Come al solito la mdp tallona il giovane protagonista, ne cattura il respiro (i primi dieci minuti sono girati - magnificamente - ad altezza bambino e i volti degli adulti sono fuori dallo schermo), lo imprigiona nel suo rannicchiarsi, asseconda lo sforzo della corsa e l'ansia del colpo di pedale, fa esplodere la disperazione di una realtà inaccetabile e la rabbia della manifesta verità.
Per me i Dardenne restano ai vertici del cinema europeo.
Sì, è un film dai toni più leggeri rispetto a quelli precedenti dei due fratelli (che però, devo confessare, non mi hanno mai esaltato troppo, anche se comunque apprezzo e seguo volentieri il loro cinema).
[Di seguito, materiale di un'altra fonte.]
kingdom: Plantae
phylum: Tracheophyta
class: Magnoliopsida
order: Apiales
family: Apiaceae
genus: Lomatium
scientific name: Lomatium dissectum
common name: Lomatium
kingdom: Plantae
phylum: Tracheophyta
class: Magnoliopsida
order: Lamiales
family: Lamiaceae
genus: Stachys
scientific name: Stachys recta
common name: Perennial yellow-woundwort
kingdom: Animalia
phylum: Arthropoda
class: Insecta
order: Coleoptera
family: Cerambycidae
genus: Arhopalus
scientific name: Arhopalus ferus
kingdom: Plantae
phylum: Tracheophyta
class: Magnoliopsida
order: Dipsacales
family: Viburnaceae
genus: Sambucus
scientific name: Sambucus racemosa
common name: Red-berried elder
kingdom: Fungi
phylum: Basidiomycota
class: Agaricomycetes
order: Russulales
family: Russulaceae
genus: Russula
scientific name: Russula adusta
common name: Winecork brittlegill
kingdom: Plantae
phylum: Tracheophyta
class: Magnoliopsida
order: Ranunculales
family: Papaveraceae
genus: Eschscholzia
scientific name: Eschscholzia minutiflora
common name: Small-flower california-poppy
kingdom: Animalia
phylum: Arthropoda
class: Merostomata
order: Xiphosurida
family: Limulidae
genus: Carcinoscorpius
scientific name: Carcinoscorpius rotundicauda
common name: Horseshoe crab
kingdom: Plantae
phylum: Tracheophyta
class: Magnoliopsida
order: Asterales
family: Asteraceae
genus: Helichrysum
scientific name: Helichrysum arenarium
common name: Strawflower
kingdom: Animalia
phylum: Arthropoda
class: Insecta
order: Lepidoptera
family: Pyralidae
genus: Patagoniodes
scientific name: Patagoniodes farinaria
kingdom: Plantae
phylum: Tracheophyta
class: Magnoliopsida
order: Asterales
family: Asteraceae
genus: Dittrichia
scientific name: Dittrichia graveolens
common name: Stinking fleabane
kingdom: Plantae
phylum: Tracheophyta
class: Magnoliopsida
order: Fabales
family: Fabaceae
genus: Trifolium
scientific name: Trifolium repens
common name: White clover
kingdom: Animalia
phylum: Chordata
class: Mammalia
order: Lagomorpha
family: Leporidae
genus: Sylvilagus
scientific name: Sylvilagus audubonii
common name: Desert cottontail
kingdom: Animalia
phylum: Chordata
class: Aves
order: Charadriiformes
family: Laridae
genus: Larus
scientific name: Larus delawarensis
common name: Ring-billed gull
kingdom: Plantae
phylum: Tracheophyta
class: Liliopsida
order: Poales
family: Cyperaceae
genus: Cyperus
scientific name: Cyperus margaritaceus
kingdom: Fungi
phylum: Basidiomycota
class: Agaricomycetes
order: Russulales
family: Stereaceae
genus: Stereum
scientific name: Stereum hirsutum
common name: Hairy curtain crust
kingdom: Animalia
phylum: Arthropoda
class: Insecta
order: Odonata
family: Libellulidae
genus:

Tu magari non sarai un estimatore convinto dei fratelli, però la tua non è la prima recensione che leggo che mostra un po' di delusione sul loro ultimo lavoro.
Lo vedrò presto e ti farò sapere, da accanito ammiratore dei Dardenne quale sono.
Comunque mi è piaciuto più del precedente "Il matrimonio di Lorna", che secondo me si perdeva nel finale. Questo è forse un film minore come ambizione, però abbastanza gradevole.
Non sono d'accordo. Non si tratta di un film con "minor ambizione" si tratta del solito (grandissimo) cinema dei Dardenne, tra i pochi cineasti capaci di raccontare la realtà credibile attraverso il cinema. Essenzialità della trama, intensità delle situazioni, ennesima variazione sul tema della giovinezza, sembrerebbe che non ci sia nulla di nuovo per chi conosce la storia cinematografica dei fratelli di Vallonia, che ancora una volta feriscono con il loro stile gelido e conquistano l'anima dello spettatore grazie ad una descrizione sempre corposa e mai patetica di una realtà avversa nei confronti dei più deboli, che con lo scorrere della pellicola diventa, come sempre poesia amara.
Intendevo con minore ambizione rispetto a "Il matrimonio di Lorna". Comunque, finora il film dei Dardenne che mi è piaciuto di più è stato "La promesse".